- EXERCISE OBJECTIVE
Going through the entries below, count each line containing the word "españolas". Report the number only.

[PROVIDED ENTRIES Boundary: Start]

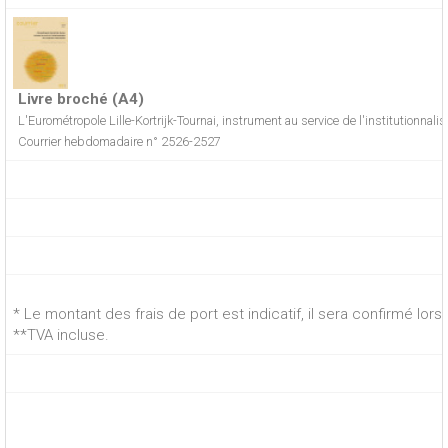
Livre broché (A4)
L'Eurométropole Lille-Kortrijk-Tournai, instrument au service de l'institutionnalis
Courrier hebdomadaire n° 2526-2527
* Le montant des frais de port est indicatif, il sera confirmé lo
**TVA incluse.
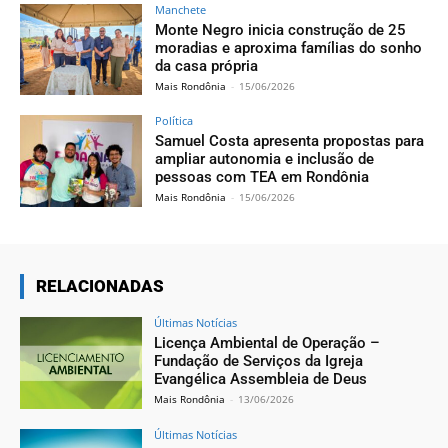
Manchete
Monte Negro inicia construção de 25
moradias e aproxima famílias do sonho
da casa própria
Mais Rondônia
-
15/06/2026
Política
Samuel Costa apresenta propostas para
ampliar autonomia e inclusão de
pessoas com TEA em Rondônia
Mais Rondônia
-
15/06/2026
RELACIONADAS
Últimas Notícias
Licença Ambiental de Operação –
Fundação de Serviços da Igreja
Evangélica Assembleia de Deus
Mais Rondônia
-
13/06/2026
Últimas Notícias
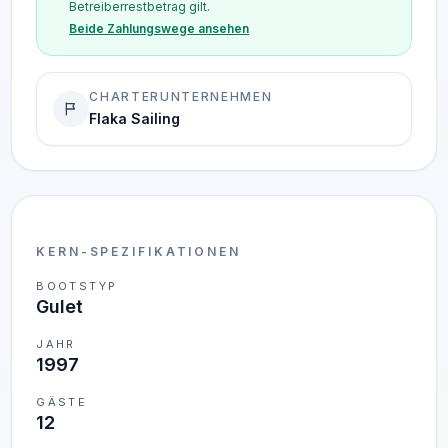
Betreiberrestbetrag gilt.
Beide Zahlungswege ansehen
CHARTERUNTERNEHMEN
Flaka Sailing
KERN-SPEZIFIKATIONEN
BOOTSTYP
Gulet
JAHR
1997
GÄSTE
12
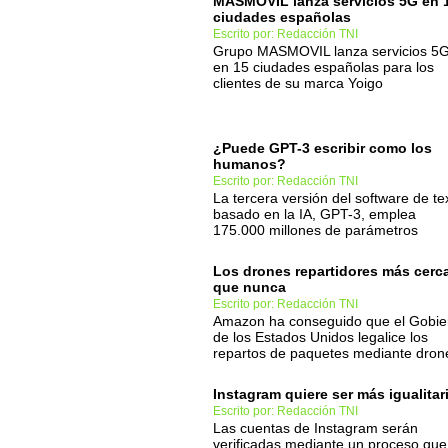
MASMOVIL lanza servicios 5G en 
ciudades españolas
Escrito por: Redacción TNI
Grupo MASMOVIL lanza servicios 5
en 15 ciudades españolas para los
clientes de su marca Yoigo
¿Puede GPT-3 escribir como los
humanos?
Escrito por: Redacción TNI
La tercera versión del software de te
basado en la IA, GPT-3, emplea
175.000 millones de parámetros
Los drones repartidores más cerc
que nunca
Escrito por: Redacción TNI
Amazon ha conseguido que el Gobie
de los Estados Unidos legalice los
repartos de paquetes mediante dron
Instagram quiere ser más igualitar
Escrito por: Redacción TNI
Las cuentas de Instagram serán
verificadas mediante un proceso que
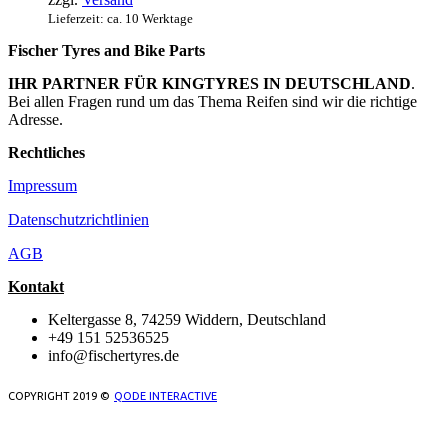
44,99 €
Lieferzeit: ca. 10 Werktage
Fischer Tyres and Bike Parts
IHR PARTNER FÜR KINGTYRES IN DEUTSCHLAND
.
Bei allen Fragen rund um das Thema Reifen sind wir die richtige
Adresse.
Rechtliches
Impressum
Datenschutzrichtlinien
AGB
Kontakt
Keltergasse 8, 74259 Widdern, Deutschland
+49 151 52536525
info@fischertyres.de
COPYRIGHT 2019 ©
QODE INTERACTIVE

[PROVIDED ENTRIES Boundary: End]

- FINAL ANSWER
2